### EXERCISE BRIEF
Search the material and gather each line with "Example" in it.

______________________________

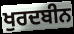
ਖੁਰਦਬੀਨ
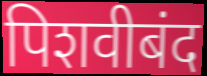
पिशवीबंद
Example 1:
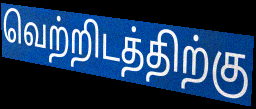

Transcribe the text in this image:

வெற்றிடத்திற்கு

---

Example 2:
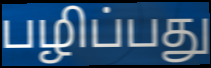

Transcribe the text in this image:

______________________________

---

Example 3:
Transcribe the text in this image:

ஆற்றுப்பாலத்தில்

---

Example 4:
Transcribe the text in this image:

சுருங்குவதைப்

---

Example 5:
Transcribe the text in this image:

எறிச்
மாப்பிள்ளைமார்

______________________________

### ANSWER FOR THIS EXERCISE
Example 1:
Example 2:
Example 3:
Example 4:
Example 5:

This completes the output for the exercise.